(Records begins)
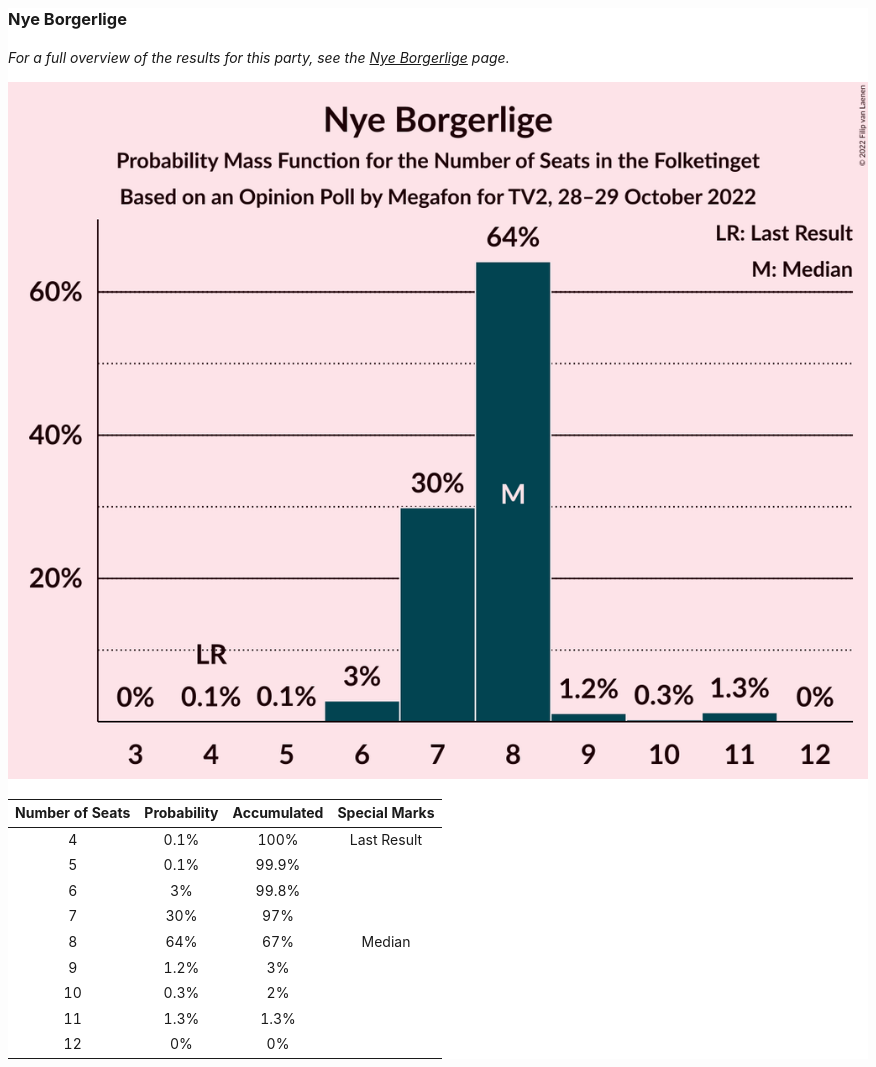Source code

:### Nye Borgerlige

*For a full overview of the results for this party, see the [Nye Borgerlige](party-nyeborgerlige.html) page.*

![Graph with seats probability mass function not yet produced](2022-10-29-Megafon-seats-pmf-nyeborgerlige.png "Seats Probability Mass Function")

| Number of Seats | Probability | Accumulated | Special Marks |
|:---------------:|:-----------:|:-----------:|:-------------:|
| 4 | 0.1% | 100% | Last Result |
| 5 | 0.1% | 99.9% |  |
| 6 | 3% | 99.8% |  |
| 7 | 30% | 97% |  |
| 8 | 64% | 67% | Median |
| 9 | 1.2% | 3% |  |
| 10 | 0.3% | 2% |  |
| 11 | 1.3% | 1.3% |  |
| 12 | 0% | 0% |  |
(Records ends)
(Records begins)
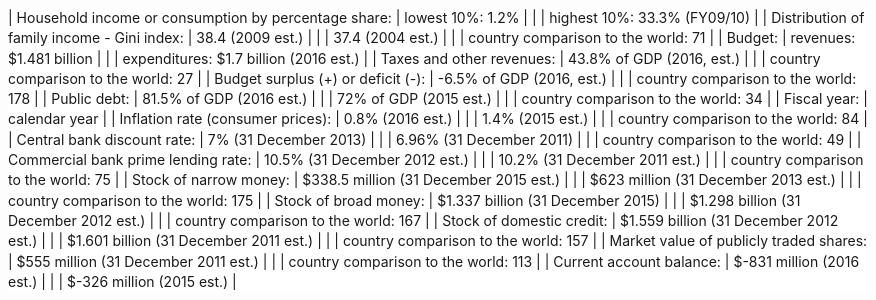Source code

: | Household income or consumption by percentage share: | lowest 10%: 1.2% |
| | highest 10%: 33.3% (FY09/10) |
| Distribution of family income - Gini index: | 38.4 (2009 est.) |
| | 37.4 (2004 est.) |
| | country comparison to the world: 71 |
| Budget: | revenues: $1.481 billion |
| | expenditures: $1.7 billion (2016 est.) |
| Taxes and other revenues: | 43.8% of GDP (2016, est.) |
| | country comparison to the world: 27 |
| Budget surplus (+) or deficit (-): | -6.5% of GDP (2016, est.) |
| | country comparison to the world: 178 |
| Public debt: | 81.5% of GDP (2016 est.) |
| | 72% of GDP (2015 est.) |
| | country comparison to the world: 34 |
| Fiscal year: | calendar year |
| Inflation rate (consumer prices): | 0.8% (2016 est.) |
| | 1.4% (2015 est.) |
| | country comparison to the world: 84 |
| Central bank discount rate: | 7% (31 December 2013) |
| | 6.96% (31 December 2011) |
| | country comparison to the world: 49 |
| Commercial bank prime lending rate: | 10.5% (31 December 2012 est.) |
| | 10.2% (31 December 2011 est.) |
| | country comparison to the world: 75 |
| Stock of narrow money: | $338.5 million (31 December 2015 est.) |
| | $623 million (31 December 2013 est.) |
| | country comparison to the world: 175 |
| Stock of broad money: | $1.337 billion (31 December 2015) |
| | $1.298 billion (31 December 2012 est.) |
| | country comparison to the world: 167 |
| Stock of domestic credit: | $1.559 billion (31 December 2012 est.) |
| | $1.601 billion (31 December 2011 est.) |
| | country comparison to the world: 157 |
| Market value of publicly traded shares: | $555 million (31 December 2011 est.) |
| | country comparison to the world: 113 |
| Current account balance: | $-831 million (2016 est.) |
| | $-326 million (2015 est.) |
(Records ends)
(Records begins)
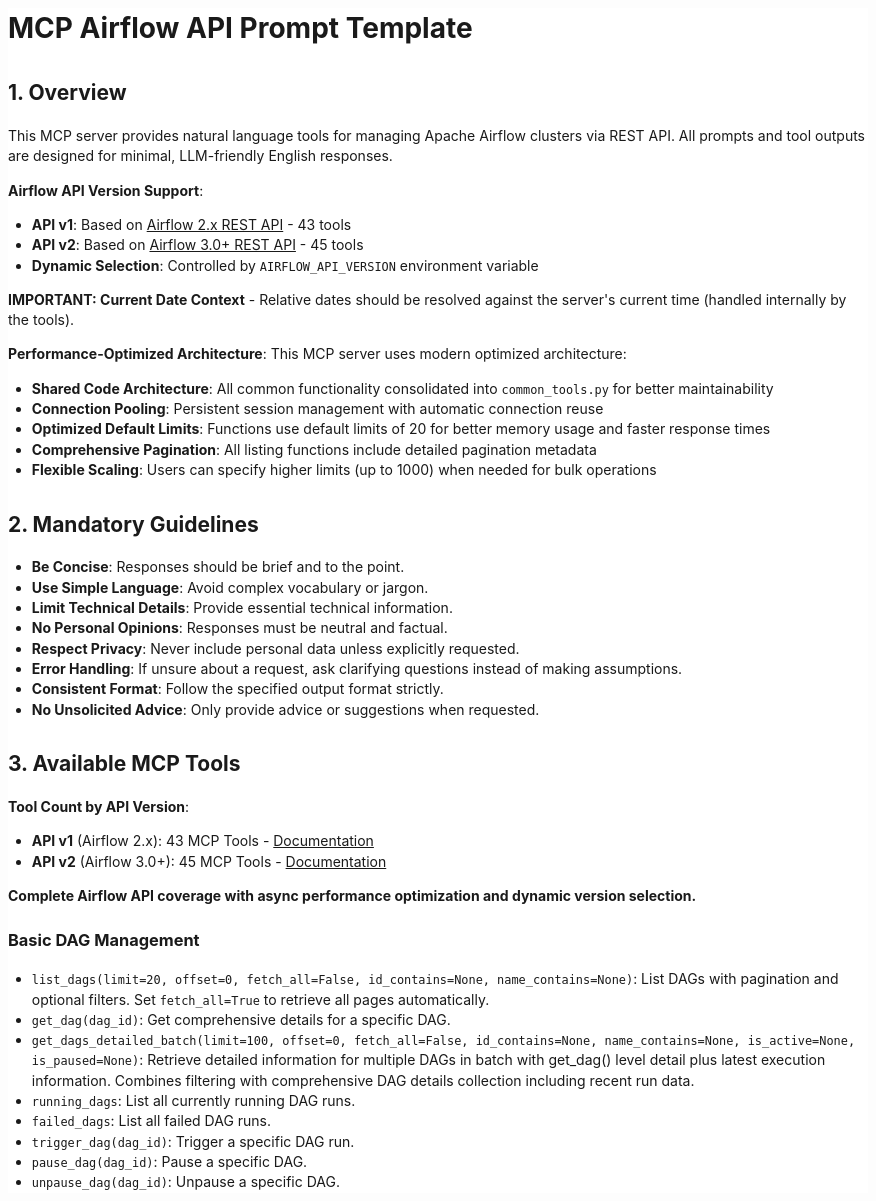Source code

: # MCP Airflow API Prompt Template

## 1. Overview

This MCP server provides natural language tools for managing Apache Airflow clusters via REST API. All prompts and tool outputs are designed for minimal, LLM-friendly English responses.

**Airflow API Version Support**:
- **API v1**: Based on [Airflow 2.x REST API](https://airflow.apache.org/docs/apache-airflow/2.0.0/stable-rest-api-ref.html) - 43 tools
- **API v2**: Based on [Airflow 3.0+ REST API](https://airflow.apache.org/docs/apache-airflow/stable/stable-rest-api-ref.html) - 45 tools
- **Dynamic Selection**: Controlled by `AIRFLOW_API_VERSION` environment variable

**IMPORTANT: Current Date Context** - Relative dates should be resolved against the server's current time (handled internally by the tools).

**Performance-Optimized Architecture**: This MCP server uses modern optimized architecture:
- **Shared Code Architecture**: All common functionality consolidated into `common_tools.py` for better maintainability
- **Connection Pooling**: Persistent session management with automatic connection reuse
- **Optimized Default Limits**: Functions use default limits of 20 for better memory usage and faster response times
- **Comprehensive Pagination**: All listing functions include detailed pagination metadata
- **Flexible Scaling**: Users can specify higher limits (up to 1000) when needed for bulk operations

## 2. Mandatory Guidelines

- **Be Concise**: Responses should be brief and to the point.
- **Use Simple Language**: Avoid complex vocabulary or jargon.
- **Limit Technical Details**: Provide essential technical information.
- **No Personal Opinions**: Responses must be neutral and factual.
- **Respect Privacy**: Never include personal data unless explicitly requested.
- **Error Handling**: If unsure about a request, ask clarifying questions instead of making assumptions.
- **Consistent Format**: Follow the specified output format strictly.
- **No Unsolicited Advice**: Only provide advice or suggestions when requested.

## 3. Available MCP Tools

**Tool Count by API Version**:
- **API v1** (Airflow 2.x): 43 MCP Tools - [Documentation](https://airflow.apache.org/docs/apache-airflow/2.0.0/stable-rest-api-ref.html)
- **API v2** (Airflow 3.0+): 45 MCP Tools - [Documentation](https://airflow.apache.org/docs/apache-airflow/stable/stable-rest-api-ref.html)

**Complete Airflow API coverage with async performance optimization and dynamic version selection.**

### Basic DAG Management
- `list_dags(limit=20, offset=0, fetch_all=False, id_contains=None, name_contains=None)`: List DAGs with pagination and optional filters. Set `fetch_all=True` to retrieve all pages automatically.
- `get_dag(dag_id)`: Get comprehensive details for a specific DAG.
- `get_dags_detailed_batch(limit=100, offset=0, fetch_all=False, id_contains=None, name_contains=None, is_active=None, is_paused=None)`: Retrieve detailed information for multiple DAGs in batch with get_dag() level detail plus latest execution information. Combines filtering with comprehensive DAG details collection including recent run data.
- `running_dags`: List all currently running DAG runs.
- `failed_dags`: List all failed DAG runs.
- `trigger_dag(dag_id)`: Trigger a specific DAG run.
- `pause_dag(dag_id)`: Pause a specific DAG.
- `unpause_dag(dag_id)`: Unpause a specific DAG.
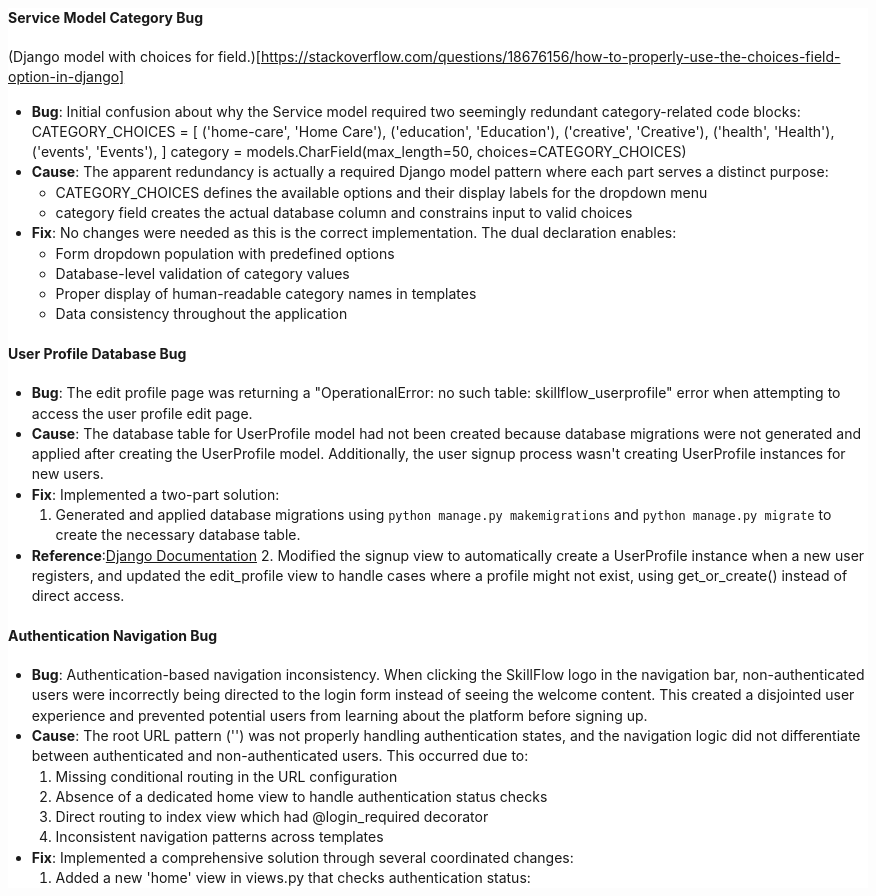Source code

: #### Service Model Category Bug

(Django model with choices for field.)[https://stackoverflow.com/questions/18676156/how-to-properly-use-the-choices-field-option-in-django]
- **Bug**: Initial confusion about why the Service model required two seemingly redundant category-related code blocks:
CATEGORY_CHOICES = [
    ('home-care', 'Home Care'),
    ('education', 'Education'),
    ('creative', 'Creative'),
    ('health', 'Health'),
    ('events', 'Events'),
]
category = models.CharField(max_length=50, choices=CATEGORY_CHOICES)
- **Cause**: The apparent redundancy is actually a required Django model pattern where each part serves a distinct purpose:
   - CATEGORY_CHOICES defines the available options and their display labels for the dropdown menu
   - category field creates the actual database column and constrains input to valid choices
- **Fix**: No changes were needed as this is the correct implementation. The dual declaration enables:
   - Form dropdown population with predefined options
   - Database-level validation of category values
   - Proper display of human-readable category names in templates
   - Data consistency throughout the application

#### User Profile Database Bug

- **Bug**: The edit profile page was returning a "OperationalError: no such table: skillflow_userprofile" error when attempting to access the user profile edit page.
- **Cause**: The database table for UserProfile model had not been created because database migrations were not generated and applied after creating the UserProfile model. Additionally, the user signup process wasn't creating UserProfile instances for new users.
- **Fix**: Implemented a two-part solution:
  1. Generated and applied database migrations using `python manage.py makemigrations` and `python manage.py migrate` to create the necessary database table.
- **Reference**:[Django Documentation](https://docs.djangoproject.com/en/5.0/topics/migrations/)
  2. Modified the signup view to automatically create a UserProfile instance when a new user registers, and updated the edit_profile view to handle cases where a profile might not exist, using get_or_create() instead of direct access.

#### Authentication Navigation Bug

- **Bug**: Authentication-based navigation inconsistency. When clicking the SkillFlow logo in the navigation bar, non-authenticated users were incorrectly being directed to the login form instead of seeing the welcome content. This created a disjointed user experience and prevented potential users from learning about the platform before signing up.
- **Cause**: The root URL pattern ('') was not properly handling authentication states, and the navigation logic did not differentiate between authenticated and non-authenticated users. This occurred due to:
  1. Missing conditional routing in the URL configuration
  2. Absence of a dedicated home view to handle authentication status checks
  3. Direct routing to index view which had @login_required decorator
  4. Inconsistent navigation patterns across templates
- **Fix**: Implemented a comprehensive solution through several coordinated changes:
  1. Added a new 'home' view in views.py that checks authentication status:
(Records ends)
- **Problem to work on**
In the entries above, find the line holding "This MCP server provides" and the line holding "- **Connection Pooling**: Persistent"; print both of them and every line between, exactly, and nothing else.

- **Completed exercise**
This MCP server provides natural language tools for managing Apache Airflow clusters via REST API. All prompts and tool outputs are designed for minimal, LLM-friendly English responses.

**Airflow API Version Support**:
- **API v1**: Based on [Airflow 2.x REST API](https://airflow.apache.org/docs/apache-airflow/2.0.0/stable-rest-api-ref.html) - 43 tools
- **API v2**: Based on [Airflow 3.0+ REST API](https://airflow.apache.org/docs/apache-airflow/stable/stable-rest-api-ref.html) - 45 tools
- **Dynamic Selection**: Controlled by `AIRFLOW_API_VERSION` environment variable

**IMPORTANT: Current Date Context** - Relative dates should be resolved against the server's current time (handled internally by the tools).

**Performance-Optimized Architecture**: This MCP server uses modern optimized architecture:
- **Shared Code Architecture**: All common functionality consolidated into `common_tools.py` for better maintainability
- **Connection Pooling**: Persistent session management with automatic connection reuse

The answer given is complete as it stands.